Time format

J dreadpiratejeff at gmail.com
Tue Aug 23 20:47:44 UTC 2011


On Tue, Aug 23, 2011 at 16:40, Johnny Rosenberg <gurus.knugum at gmail.com> wrote:
> 2011/8/23 Colin Law <clanlaw at googlemail.com>:
>> On 23 August 2011 18:31, Johnny Rosenberg <gurus.knugum at gmail.com> wrote:
>>> [...]
>>> I thought that since people say things like ”…you have 72 hours…”,
>>> there is not a word for 24 hours, but obviously there is, just not a
>>> good one, or at least not good enough for people to use it… :)  :P
>>
>> Day is used and is generally not ambiguous.  Most would say 3 days
>> rather than 72 hours and in this context is not ambiguous.  In fact I
>> cannot think of an example where it would not be obvious by context.
>>
>> Colin
>
> So if you say, for example, 1½ day, you always mean 36 hours?
>
> Sorry for kind of hi-jacking this thread.

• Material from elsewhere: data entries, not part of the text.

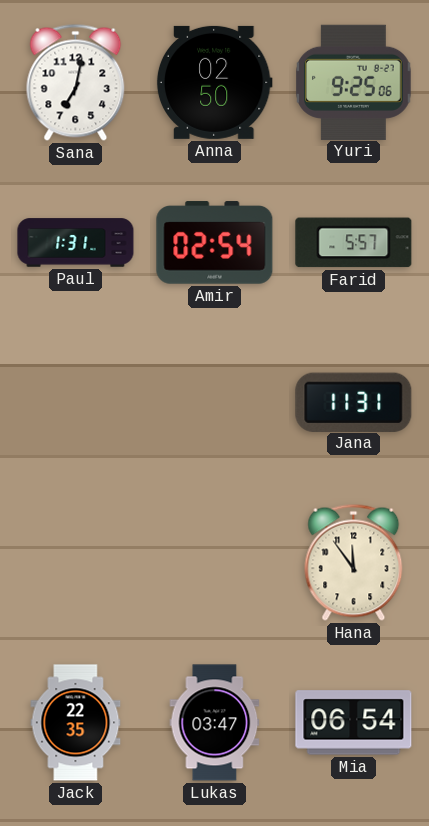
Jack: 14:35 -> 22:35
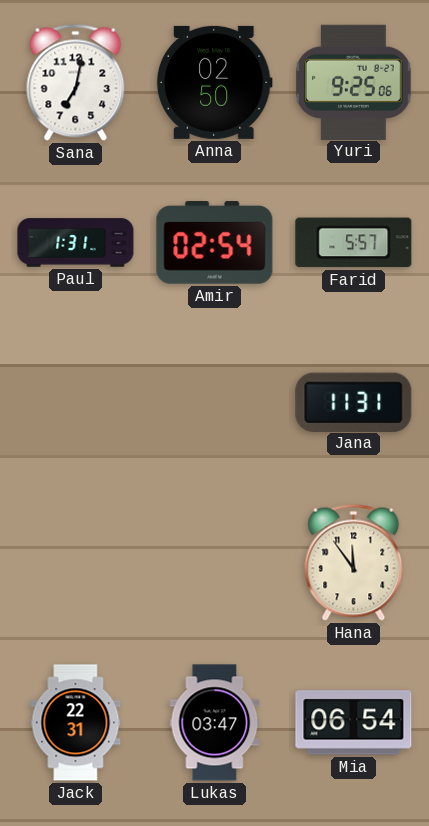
Jack: 22:35 -> 22:31
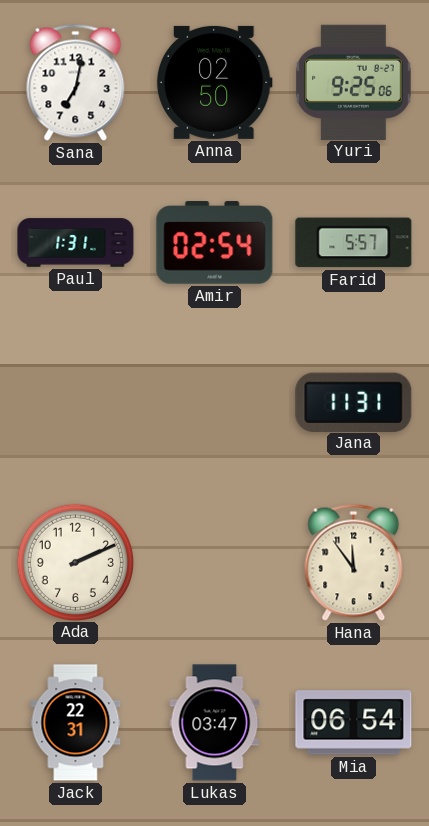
Ada: none -> 2:11
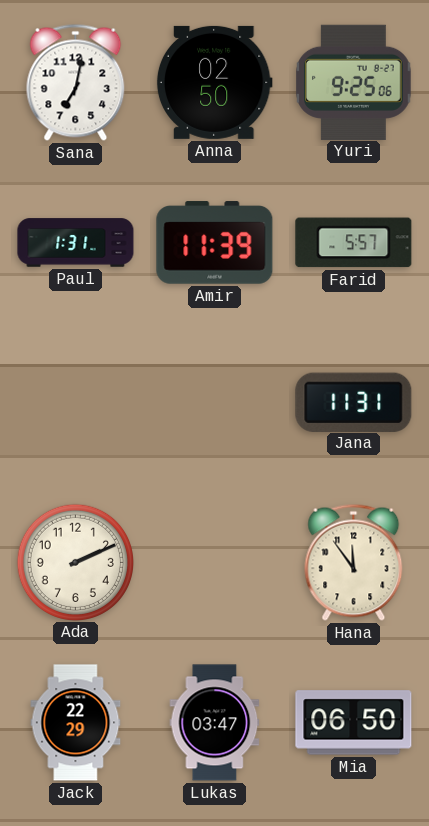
Amir: 02:54 -> 11:39
Jack: 22:31 -> 22:29
Mia: 06:54 -> 06:50
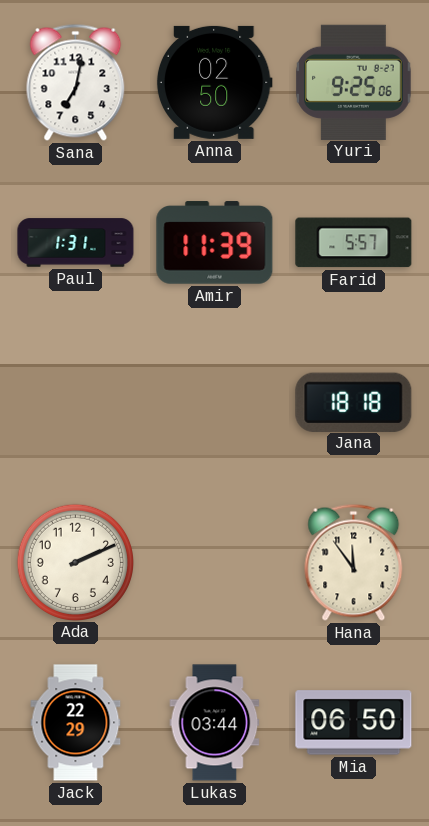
Jana: 11:31 -> 18:18
Lukas: 03:47 -> 03:44
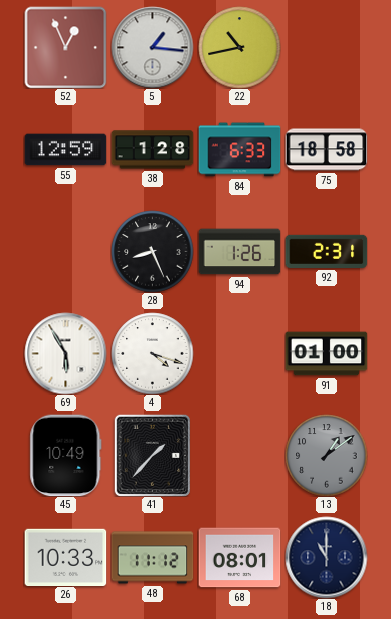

I do... to me, 1 1/2 day == 36 hours, 2 days = 48, etc.

The only ambiguity I ever really notice is when talking in business terms.

For example, if a business says 10 day turnaround, they mean 10
business days, which is actually at least 12 calendar days, since
business days are only M - F.  But if I say I'll have something done
in 2 days, I mean 2 days, or 48 hours.